Understanding the relatively complex area of pensions is not necessarily easy when workers have widely varying educational levels. Prior to the Pensions Act’s promulgation in 2004, a good understanding of proper pension practices was restricted to actuaries, a few professional trustees and the shrewd businessman whose main interest was not the preservation of benefits for employees upon retirement. However, there can be little doubt that the laws and regulations affecting pension plans in Jamaica now recognize the importance of best practices in relation to plan disclosures and communications.
Regulation 12 of the Governance Regulations under the Pensions (Superannuation Funds and Retirement Schemes) Act (“the Pensions Act”) provides that:
“Information disclosed to participants, beneficiaries and their representatives shall be clear, accurate, complete and timely and where the use of technical jargon is unavoidable it shall be accompanied by an explanation in simple language.”

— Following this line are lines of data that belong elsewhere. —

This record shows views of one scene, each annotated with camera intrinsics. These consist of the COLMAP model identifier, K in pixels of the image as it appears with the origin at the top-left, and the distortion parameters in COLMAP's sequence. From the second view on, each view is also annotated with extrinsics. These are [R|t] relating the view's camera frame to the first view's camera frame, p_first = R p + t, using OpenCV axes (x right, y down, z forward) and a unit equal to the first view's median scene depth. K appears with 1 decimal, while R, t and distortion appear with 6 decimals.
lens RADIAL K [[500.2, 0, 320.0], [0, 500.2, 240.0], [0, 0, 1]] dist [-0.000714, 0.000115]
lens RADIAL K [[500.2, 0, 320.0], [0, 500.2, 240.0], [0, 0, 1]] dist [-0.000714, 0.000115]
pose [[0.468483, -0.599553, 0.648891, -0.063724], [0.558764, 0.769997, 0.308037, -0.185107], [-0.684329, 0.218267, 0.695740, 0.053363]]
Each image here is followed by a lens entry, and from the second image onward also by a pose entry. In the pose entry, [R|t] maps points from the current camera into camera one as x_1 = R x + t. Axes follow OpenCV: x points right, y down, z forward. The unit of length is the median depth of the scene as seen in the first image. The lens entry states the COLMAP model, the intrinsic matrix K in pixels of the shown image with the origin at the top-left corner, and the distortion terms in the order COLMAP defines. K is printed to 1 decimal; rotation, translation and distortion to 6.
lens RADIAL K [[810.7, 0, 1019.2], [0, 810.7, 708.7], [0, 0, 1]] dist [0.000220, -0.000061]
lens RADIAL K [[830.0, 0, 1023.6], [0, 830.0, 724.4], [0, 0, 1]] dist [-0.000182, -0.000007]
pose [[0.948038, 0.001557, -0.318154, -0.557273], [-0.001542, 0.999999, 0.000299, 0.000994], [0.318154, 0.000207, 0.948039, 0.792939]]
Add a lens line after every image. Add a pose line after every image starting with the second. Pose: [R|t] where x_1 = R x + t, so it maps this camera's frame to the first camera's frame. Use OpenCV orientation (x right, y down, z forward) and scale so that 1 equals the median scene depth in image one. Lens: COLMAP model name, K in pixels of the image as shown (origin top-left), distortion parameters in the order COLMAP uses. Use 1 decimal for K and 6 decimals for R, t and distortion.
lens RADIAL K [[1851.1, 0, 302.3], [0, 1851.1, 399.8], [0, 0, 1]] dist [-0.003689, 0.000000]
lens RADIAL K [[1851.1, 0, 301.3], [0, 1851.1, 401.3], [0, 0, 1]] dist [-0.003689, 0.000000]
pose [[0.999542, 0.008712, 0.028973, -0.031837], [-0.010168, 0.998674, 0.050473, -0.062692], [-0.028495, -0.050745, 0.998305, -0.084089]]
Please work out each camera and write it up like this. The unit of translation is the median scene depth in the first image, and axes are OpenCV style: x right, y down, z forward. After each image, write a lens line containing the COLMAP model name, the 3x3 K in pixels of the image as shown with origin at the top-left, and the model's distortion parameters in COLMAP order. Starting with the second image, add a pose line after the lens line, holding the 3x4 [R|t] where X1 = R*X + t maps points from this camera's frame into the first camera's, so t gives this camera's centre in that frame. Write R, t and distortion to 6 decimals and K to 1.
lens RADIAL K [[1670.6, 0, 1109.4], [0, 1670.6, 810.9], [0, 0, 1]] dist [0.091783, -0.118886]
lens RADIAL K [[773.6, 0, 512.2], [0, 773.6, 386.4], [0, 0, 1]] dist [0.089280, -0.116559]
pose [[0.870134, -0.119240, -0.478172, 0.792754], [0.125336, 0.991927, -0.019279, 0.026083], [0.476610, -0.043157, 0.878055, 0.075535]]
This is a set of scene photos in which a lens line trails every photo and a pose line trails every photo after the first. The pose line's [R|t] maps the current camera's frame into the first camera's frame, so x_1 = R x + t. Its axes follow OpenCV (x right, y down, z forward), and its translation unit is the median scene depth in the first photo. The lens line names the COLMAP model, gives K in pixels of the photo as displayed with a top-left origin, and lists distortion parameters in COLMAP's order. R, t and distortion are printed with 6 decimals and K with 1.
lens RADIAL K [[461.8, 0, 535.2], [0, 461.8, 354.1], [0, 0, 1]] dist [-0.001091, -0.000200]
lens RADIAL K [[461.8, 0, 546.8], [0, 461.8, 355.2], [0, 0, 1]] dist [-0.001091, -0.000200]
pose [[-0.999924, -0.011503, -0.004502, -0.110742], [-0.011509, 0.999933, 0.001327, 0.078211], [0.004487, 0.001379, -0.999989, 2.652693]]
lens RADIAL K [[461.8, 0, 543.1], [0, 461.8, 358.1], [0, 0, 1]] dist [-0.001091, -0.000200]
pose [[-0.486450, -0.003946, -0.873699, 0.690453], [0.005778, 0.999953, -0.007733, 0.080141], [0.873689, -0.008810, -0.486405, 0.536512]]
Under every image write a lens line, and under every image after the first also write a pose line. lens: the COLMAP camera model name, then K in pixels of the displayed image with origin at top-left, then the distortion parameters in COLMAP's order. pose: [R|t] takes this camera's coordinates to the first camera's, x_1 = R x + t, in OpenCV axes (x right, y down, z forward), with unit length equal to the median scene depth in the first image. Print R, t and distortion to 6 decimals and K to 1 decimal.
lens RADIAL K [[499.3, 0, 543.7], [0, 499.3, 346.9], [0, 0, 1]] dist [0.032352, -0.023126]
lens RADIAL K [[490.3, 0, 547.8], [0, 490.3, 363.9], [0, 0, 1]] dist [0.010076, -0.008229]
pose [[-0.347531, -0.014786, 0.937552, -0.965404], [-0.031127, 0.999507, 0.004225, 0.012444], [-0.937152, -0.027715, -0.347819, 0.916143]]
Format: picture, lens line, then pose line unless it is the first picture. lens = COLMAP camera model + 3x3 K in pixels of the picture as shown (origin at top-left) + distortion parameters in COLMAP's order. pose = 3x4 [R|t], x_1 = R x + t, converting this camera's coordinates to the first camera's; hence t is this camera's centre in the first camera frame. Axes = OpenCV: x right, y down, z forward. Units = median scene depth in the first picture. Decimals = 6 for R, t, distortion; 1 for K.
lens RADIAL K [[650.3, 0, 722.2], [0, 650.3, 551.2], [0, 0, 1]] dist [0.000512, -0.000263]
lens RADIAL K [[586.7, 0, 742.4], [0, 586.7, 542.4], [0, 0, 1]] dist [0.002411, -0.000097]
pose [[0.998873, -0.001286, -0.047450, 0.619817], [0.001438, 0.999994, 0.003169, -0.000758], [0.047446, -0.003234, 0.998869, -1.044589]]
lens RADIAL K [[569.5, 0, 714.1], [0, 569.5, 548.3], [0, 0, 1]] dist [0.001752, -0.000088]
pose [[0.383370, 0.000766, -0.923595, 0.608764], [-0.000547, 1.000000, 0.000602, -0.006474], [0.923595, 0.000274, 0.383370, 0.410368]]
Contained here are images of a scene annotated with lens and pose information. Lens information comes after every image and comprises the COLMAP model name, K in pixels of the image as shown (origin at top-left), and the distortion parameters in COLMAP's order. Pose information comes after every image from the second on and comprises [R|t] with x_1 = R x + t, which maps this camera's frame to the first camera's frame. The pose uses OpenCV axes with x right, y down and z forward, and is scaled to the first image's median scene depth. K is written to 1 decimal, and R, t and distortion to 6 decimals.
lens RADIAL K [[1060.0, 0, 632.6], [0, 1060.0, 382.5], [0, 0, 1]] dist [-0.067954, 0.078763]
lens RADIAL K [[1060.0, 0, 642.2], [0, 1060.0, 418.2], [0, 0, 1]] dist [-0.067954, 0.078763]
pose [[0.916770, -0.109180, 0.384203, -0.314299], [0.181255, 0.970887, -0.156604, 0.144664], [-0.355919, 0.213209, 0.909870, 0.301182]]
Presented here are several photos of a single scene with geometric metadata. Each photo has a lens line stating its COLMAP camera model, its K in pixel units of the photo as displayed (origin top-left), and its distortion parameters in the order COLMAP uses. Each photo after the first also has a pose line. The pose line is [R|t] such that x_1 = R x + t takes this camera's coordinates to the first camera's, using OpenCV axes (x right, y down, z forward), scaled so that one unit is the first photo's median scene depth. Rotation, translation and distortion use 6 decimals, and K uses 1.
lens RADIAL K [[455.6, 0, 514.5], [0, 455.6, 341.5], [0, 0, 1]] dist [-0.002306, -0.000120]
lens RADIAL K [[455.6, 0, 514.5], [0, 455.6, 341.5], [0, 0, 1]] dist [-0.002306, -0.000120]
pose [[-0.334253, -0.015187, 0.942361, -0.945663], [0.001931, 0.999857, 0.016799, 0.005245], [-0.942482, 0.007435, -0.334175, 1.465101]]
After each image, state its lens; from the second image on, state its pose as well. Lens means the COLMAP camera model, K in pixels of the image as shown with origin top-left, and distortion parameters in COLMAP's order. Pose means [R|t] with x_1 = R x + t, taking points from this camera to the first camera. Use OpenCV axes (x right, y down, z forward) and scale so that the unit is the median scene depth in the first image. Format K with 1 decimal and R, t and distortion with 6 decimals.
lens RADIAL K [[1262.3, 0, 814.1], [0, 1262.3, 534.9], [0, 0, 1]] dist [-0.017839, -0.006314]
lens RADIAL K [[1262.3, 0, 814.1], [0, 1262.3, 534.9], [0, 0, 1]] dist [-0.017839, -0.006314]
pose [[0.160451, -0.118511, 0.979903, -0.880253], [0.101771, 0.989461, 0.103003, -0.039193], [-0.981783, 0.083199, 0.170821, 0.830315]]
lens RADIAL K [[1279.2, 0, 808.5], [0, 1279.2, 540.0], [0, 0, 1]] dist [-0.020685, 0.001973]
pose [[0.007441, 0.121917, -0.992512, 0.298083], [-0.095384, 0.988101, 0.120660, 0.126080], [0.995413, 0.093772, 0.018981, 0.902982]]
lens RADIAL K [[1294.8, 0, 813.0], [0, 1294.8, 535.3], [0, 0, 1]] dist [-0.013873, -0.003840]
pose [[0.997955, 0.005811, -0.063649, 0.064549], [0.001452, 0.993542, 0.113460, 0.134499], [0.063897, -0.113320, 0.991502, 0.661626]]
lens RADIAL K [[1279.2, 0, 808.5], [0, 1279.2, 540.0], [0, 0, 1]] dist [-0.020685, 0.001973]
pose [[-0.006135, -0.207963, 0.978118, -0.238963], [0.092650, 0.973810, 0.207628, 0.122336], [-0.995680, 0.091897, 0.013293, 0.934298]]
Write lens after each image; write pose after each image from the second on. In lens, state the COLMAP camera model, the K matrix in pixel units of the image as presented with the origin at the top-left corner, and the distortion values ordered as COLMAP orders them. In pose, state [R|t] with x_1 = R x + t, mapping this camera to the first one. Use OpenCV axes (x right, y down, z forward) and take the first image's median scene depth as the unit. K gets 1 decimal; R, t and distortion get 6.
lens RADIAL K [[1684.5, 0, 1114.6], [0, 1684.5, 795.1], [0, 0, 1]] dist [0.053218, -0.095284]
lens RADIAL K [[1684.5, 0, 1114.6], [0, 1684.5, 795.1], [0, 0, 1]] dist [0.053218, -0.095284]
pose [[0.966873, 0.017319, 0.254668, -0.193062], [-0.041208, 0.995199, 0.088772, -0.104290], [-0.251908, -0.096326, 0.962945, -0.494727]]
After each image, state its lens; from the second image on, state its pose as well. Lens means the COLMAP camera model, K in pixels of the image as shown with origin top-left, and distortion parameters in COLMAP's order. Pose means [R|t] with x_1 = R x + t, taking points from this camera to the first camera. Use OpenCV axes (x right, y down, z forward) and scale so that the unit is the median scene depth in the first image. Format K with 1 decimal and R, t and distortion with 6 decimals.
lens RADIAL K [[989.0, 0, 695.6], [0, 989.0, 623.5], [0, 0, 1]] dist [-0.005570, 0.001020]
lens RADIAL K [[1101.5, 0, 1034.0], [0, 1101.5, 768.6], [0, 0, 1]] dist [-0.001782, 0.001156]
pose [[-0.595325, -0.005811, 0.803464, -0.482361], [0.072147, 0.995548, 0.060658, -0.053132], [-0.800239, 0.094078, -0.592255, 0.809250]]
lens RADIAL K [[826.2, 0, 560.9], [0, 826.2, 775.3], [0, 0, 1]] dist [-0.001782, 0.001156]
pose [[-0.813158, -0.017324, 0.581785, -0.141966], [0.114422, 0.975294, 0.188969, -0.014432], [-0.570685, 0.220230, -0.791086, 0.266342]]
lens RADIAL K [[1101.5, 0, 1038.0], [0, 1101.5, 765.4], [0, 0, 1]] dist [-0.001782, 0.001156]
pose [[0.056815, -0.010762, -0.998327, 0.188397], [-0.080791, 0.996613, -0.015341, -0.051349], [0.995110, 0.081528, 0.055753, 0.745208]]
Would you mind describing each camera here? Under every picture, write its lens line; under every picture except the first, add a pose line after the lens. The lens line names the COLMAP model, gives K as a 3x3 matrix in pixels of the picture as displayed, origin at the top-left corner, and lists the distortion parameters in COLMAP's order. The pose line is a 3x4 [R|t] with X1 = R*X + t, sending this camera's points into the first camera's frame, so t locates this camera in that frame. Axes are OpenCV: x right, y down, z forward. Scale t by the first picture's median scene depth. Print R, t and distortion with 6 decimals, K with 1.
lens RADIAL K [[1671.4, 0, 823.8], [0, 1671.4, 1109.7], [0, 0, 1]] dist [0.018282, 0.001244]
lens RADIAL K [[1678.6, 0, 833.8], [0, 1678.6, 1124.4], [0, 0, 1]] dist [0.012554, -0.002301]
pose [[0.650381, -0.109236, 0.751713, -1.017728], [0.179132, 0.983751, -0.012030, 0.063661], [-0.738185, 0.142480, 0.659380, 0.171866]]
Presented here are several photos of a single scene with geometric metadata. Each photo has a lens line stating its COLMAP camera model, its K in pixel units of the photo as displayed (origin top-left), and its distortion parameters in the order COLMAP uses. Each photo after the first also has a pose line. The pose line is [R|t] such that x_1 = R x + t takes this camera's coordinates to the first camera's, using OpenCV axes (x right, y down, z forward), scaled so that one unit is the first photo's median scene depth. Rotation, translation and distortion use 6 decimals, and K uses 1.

The law is one thing, but, in the Jamaican context, some questions remain to be explored. Is Regulation 12 being observed by pension trustees and employers? I doubt that there is any unanimity in the response to this. Some pension plans do a commendable job in ensuring that this and similar Regulations are seriously being taken to heart. Meetings between trustees and members are held frequently and the content of communications is clear and comprehensive.
However, there are other plans where mere lip-service is paid to the best practices of plan disclosures and communications. Not only are meetings with plan members held infrequently, but oftentimes there is insufficient sensitivity to the lack of familiarity with pension plan practice.
Clarity of communication is even more important in a traditionally high interest rate environment in which employees sometimes struggle to understand the basic pension philosophy which proclaims: “don’t spend now – provide for later.”
The effective dissemination of information to the members of a pension plan is just as important as the use of simple language in pension plan documents. The Pension Regulations stipulate that new members are to be supplied with a free copy of the members’ handbook upon joining the plan. The trustees are also to prepare and distribute benefit statements annually, which ought to contain general information on the plan as well as the member’s accrued benefits as at the end of the statement period.
Arguably, the Electronic Transactions Act should aid in the discharge of these duties as it facilitates electronic communication if both parties consent. The danger of electronic communication is, of course, that it can sometimes satisfy the requirement of communication without having the assurance that there is genuine understanding of the subject of the communication. Whether all employees have sufficient access to computers is another issue.
There is still some doubt as to whether the Pension Act and the Regulations there under should be amended to specifically address electronic communication. Amendment of the Pensions Act and Regulations is probably unnecessary but may still not be a bad idea to put the point beyond question.
The Regulations also provide for members to be provided with copies of the Trust Deed and Rules of the Plan and to receive Information Folders which contain: a description of the Plan’s operations; fees and taxes; the scope and limitation of investments; descriptions of application of earnings and explanation of risks and statement of values and rates of return.
There exists considerable doubt; however, whether the disclosures and communications made to members genuinely assists them in the financial literacy which is key to understanding benefit statements, options offered to members on winding-up, plan conversions and the like. It is one thing to be clear and avoid technical jargon; it is quite another to arm members with the knowledge and understanding they need in order to make reasonable decisions about their future.